** Opening Task data block **

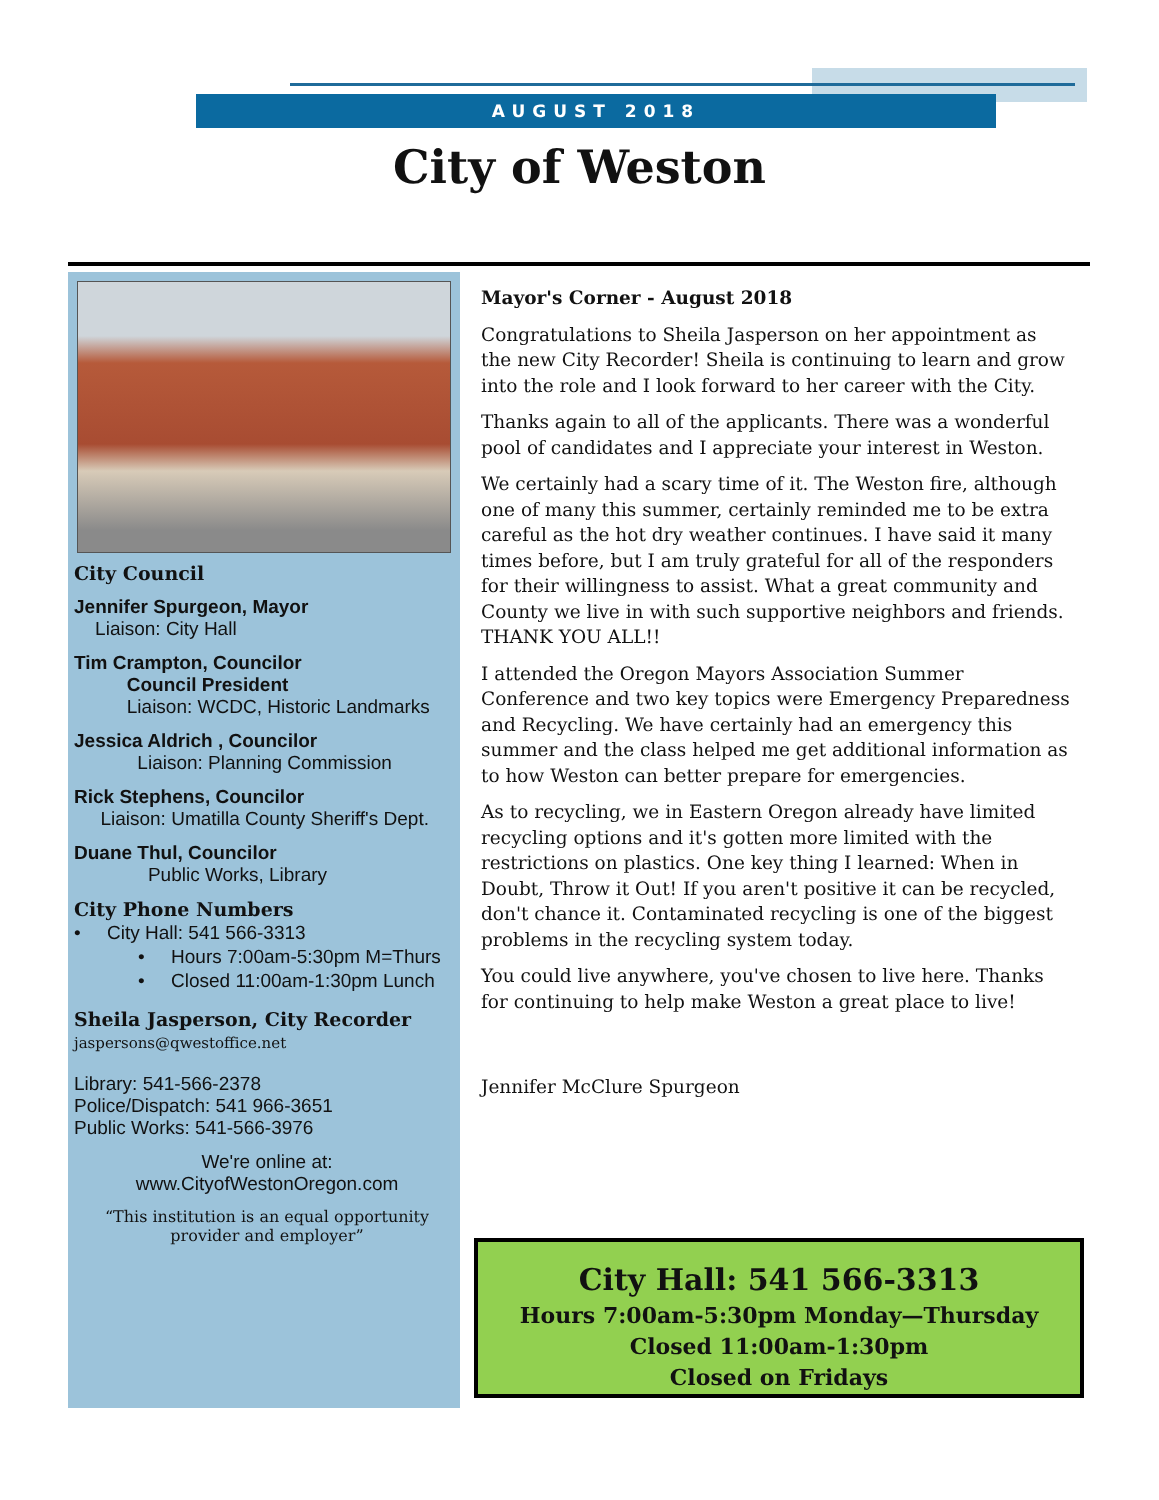AUGUST 2018
City of Weston
City Council
Jennifer Spurgeon, Mayor
Liaison: City Hall
Tim Crampton, Councilor
Council President
Liaison: WCDC, Historic Landmarks
Jessica Aldrich , Councilor
Liaison: Planning Commission
Rick Stephens, Councilor
Liaison: Umatilla County Sheriff's Dept.
Duane Thul, Councilor
Public Works, Library
City Phone Numbers
• City Hall: 541 566-3313
• Hours 7:00am-5:30pm M=Thurs
• Closed 11:00am-1:30pm Lunch
Sheila Jasperson, City Recorder
jaspersons@qwestoffice.net
Library: 541-566-2378
Police/Dispatch: 541 966-3651
Public Works: 541-566-3976
We're online at:
www.CityofWestonOregon.com
“This institution is an equal opportunity provider and employer”
Mayor's Corner - August 2018
Congratulations to Sheila Jasperson on her appointment as the new City Recorder! Sheila is continuing to learn and grow into the role and I look forward to her career with the City.
Thanks again to all of the applicants. There was a wonderful pool of candidates and I appreciate your interest in Weston.
We certainly had a scary time of it. The Weston fire, although one of many this summer, certainly reminded me to be extra careful as the hot dry weather continues. I have said it many times before, but I am truly grateful for all of the responders for their willingness to assist. What a great community and County we live in with such supportive neighbors and friends. THANK YOU ALL!!
I attended the Oregon Mayors Association Summer Conference and two key topics were Emergency Preparedness and Recycling. We have certainly had an emergency this summer and the class helped me get additional information as to how Weston can better prepare for emergencies.
As to recycling, we in Eastern Oregon already have limited recycling options and it's gotten more limited with the restrictions on plastics. One key thing I learned: When in Doubt, Throw it Out! If you aren't positive it can be recycled, don't chance it. Contaminated recycling is one of the biggest problems in the recycling system today.
You could live anywhere, you've chosen to live here. Thanks for continuing to help make Weston a great place to live!
Jennifer McClure Spurgeon
City Hall: 541 566-3313
Hours 7:00am-5:30pm Monday—Thursday
Closed 11:00am-1:30pm
Closed on Fridays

** Closing Task data block **

About this task
From the records above, pull every line that has the string "Library" and copy it.

Solution for this problem
Public Works, Library
Library: 541-566-2378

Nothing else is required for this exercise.